I don’t have any money in savings - what about him? It's all in the pot for consideration as part of the divorce. How long were you together before marriage? What did you do for work before you had DD?

I agree his attitude sucks. ADHD doesn't necessarily make you unsuitable as a parent - in some ways it can make you super-productive and it's great to be able to just blitz through what is in front of you, but that won't be everyone all the time.

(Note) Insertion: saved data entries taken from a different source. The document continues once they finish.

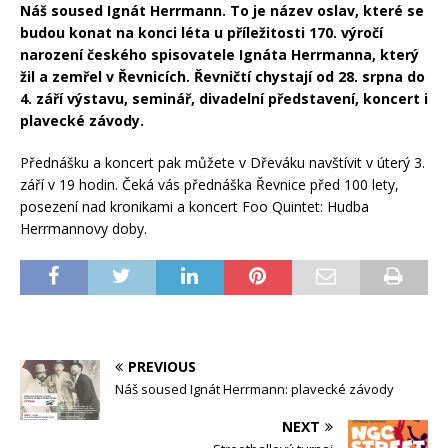
Náš soused Ignát Herrmann. To je název oslav, které se
budou konat na konci léta u příležitosti 170. výročí
narození českého spisovatele Ignáta Herrmanna, který
žil a zemřel v Řevnicích. Řevničtí chystají od 28. srpna do
4. září výstavu, seminář, divadelní představení, koncert i
plavecké závody.
Přednášku a koncert pak můžete v Dřeváku navštívit v úterý 3.
září v 19 hodin. Čeká vás přednáška Řevnice před 100 lety,
posezení nad kronikami a koncert Foo Quintet: Hudba
Herrmannovy doby.
PREVIOUS
Náš soused Ignát Herrmann: plavecké závody
NEXT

Hello1989 · 03/06/2025 08:53

Does the fact that he is prescribed legal weed and uses illegal weed have any impact on custody? He isn’t a bad dad but he doesn’t wake up to her even if the baby monitor is on he will sleep through, forgets things like changing her nappy giving her milk so I’d be concerned to let her spend more time with him than one day a week. I totally get that I should get out now but I do think I have to be a bit smarter financially as I can’t even afford legal fees yet. He does shout around her but I take her into the next room if he’s in a rage and put on ms Rachel to distract her. His parents know I am on the verge of leaving. Unfortunately she is one of 6 grandkids and the grandparents help so much but can’t do all the drop offs so I can’t rely on them until she starts nursery when I can do my TA training (I have already contacted local schools and because I have 15 years of corporate background in recruitment I’ve been told I’m a good candidate combined with being a mum) gosh it’s such a hard position I feel so lost

OP posts:
Hello1989 · 03/06/2025 08:53

And sorry no he has no savings part of his adhd he spends all the money he gets (sorry I do have savings prob more than him but not a lot it wouldn’t cover any type of fees!)